Problema proposto A: Riporta parola per parola il passo del testo del documento che va da "In tal senso" a "di analoga facoltà.".
Problema proposto B: Secondo il testo del documento, quale articolo del codice di rito penale stabilisce che al difensore competono le facoltà e i diritti che la legge riconosce all'imputato?

Testo del documento:

* * * * * * * * *

Invero l’attribuzione della facoltà di proposizione della richiesta di sospensione all’imputato non può essere intesa nel senso di escludere analoga legittimazione al suo difensore.
In tal senso militano una serie di argomentazioni. Innanzitutto l’art. 99 del codice di rito penale stabilisce al primo comma che “al difensore competono le facoltà e i diritti che la legge riconosce all’imputato, a meno che essi siano riservati personalmente a quest’ultimo”.
Questo principio generale - che attribuisce al difensore un generalizzato potere di rappresentanza del suo assistito - consente, in primo luogo, di ritenere che la previsione dell’art. 5, comma II, della L. n°134/2002 vada interpretata nel senso di ritenere che l’attribuzione della legittimazione all’imputato non sia significativa di una esclusione per il difensore dall’esercizio di analoga facoltà.

* * * * * * * * *

Estratto dei dati:
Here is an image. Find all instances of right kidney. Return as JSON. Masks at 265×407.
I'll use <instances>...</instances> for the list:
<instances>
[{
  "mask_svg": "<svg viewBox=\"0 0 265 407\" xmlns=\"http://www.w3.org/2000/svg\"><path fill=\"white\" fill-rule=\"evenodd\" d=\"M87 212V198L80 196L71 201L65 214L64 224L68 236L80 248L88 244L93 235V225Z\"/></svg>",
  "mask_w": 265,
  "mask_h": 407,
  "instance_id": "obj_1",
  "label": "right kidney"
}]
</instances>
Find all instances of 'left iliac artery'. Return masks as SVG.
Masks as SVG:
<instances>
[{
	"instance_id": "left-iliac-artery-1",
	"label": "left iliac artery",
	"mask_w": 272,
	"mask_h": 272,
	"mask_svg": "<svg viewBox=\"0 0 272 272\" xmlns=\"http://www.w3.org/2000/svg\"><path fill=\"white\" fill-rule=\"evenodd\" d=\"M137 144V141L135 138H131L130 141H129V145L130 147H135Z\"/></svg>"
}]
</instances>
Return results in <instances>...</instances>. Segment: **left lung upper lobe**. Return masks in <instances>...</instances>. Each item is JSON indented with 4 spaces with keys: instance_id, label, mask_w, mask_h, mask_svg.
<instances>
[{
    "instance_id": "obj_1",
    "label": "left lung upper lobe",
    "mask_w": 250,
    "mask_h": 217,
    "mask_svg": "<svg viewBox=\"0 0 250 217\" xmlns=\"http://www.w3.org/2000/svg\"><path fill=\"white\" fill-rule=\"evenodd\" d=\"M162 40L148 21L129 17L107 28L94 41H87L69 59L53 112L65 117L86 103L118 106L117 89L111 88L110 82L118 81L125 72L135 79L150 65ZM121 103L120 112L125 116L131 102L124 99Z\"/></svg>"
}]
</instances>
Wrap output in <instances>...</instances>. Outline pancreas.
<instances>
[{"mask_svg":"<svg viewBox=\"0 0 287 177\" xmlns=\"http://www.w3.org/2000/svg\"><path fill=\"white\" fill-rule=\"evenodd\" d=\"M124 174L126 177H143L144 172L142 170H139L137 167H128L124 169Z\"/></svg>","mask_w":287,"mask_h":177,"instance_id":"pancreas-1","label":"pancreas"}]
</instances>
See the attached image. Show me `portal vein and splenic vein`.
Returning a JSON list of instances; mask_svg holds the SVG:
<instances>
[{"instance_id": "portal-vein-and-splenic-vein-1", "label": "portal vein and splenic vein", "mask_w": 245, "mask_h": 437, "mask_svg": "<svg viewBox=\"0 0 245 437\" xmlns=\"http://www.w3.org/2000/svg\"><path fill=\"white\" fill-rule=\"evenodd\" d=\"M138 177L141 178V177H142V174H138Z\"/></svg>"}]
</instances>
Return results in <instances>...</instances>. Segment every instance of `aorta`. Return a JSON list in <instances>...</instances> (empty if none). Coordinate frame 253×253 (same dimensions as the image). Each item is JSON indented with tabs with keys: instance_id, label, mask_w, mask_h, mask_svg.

* * * * * * * * *

Soluzione A:
In tal senso militano una serie di argomentazioni. Innanzitutto l’art. 99 del codice di rito penale stabilisce al primo comma che “al difensore competono le facoltà e i diritti che la legge riconosce all’imputato, a meno che essi siano riservati personalmente a quest’ultimo”.
Questo principio generale - che attribuisce al difensore un generalizzato potere di rappresentanza del suo assistito - consente, in primo luogo, di ritenere che la previsione dell’art. 5, comma II, della L. n°134/2002 vada interpretata nel senso di ritenere che l’attribuzione della legittimazione all’imputato non sia significativa di una esclusione per il difensore dall’esercizio di analoga facoltà.

Soluzione B: L'art. 99, al primo comma.